• _抜粋_
金刀比羅宮の書院公開と、相国寺承天閣美術館の展示が目的です。
ものすごく久々に夜行バスに乗って(常時窓開け換気のバスでしたがマスクはつけたまま寝た)、
早朝に高松に着いてホテルに荷物を置きに行きがてら片手でおにぎりをモグモグ食べ歩きつつ
埼玉ではできない海岸沿いの朝を堪能。
高松久しぶりだな~5年前に来たときとあまり変わってなくて和みました。
(まだ屋内での外食を解禁していないため食事は食べ歩きや買い食いしておりますので写真は載せてません、
でもちゃんと食べてるよ)

オハヨーオハヨースマイル駅ちゃん。
(ガラスが光って口の部分がわかりにくいですけど笑ってますよ)

高松築港駅の場所も覚えていたのでスムーズに到着。
琴電に乗ってこんぴらさんまで1時間ほど揺られていきます。

仏生山駅で回送列車の切り離しが行われました。
わ~~っ見たい!ってなって降りて見学しましたらものの10秒で手際よく切り離されて
「出発しま~す」てアナウンスが流れたので慌てて車内に戻るという。。
そりゃ駅員さんは毎日やってらっしゃるんだから作業も素早いよね。

• _データの一部_
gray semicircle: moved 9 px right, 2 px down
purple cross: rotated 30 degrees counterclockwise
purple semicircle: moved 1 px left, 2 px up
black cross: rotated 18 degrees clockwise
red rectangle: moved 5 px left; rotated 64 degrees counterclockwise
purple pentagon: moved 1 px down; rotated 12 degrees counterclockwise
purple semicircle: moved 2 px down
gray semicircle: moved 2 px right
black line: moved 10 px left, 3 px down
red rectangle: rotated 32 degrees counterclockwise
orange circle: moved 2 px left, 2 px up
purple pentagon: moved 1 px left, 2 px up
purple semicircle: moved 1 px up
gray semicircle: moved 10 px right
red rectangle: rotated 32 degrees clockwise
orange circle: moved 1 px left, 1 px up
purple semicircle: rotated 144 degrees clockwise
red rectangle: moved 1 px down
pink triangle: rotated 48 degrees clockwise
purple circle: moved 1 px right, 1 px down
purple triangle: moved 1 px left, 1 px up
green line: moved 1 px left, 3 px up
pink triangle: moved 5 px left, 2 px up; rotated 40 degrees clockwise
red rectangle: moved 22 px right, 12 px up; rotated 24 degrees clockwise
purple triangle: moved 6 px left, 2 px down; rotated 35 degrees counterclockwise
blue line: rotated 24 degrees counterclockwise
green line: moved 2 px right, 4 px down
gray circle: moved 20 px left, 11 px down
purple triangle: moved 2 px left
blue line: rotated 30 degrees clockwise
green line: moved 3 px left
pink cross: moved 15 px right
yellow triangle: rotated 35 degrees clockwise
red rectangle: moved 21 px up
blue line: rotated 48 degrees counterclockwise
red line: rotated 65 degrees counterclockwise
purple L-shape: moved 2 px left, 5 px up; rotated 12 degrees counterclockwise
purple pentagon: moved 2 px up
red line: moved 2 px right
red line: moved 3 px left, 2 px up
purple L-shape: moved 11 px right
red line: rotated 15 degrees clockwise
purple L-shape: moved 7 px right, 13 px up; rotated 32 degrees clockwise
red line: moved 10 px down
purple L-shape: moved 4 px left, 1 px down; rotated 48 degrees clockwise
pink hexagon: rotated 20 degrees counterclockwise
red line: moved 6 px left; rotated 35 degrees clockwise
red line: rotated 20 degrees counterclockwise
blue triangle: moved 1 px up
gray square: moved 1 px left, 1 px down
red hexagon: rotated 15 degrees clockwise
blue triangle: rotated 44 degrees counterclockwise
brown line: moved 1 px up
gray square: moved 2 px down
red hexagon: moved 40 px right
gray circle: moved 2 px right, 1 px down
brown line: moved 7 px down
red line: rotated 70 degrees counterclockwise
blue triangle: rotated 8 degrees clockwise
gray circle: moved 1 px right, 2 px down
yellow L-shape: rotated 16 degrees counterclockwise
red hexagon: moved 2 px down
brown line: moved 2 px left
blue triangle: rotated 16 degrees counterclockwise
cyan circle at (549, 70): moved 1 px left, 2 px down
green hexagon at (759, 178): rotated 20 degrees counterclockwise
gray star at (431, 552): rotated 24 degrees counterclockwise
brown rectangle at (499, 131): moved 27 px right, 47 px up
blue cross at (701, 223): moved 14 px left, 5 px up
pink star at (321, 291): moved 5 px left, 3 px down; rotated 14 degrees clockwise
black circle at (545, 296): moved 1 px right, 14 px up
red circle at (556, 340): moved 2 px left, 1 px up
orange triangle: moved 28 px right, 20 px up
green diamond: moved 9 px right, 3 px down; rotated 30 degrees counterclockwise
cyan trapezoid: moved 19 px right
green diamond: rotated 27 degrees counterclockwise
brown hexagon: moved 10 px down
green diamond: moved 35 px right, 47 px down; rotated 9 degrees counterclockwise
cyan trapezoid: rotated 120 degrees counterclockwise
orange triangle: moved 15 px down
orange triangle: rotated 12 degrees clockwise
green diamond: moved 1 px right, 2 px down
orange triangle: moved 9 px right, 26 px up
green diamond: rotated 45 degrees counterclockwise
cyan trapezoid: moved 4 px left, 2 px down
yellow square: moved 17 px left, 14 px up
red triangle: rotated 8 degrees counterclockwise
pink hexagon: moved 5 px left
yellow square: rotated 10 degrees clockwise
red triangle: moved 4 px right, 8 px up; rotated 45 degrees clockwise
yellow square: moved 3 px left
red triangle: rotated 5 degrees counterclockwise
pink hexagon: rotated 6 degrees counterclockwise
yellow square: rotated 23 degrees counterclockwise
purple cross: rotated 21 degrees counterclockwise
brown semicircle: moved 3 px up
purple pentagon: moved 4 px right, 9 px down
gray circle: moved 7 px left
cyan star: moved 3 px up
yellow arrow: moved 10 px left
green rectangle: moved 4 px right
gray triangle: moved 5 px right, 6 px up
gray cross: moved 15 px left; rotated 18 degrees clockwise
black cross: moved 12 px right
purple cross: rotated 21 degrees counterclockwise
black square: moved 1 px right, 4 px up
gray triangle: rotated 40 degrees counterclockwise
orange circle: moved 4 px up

• _やること_
高松から琴電でこんぴらさんへ向かう旅の文章を、最後の一文の後から引き継いで書き進めてもらえますか。 この資料は使わなくてもかまいません。

• _この課題の結果_
終点の琴電琴平駅に到着!
(しかし琴電、相も変わらずよく揺れます…それがいいんですけどね)

琴電琴平駅と一の鳥居。
ここまでくるとこんぴらさんに来たなあ!って感じします。
以下、写真が多いのでたたんであります↓クリックで開きますのでどうぞ☆

一段目までも地図も見ないで到着。意外と覚えているもんです。
今回は奥社までは行かないけど、本宮まではひたすら登りますので
っしゃ~行くぜ!と気合いを入れて出発。

五人百姓の方々もお元気そうでよかったです。
傘が3つしかなくてあれっと思ったけど、帰りにはちゃんと5つになっていてホッとしました。

本宮に到着。785段を今回も登ってきましたよ。。汗だく。。。
お変わりなくて何よりです。

御朱印をいただいて絵馬殿を見に来てびっくり、え、え、建物がまるごとなくなってる…!Σ(゚Д゚)
通りかかった巫女さんにお尋ねしたら「建物の老朽化のため取り壊しになりまして、
奉納された絵馬は保存してありますが公開は未定です」とのことでした。何ということでしょう…!
去年に摩周丸を見てきたのでその写真とかもう一度見たかったけど、残念。
また再建してほしいなあ。

階段を少し降りて書院に来ました。
特別展「お待たせ!こんぴらさんの若冲展」を鑑賞します。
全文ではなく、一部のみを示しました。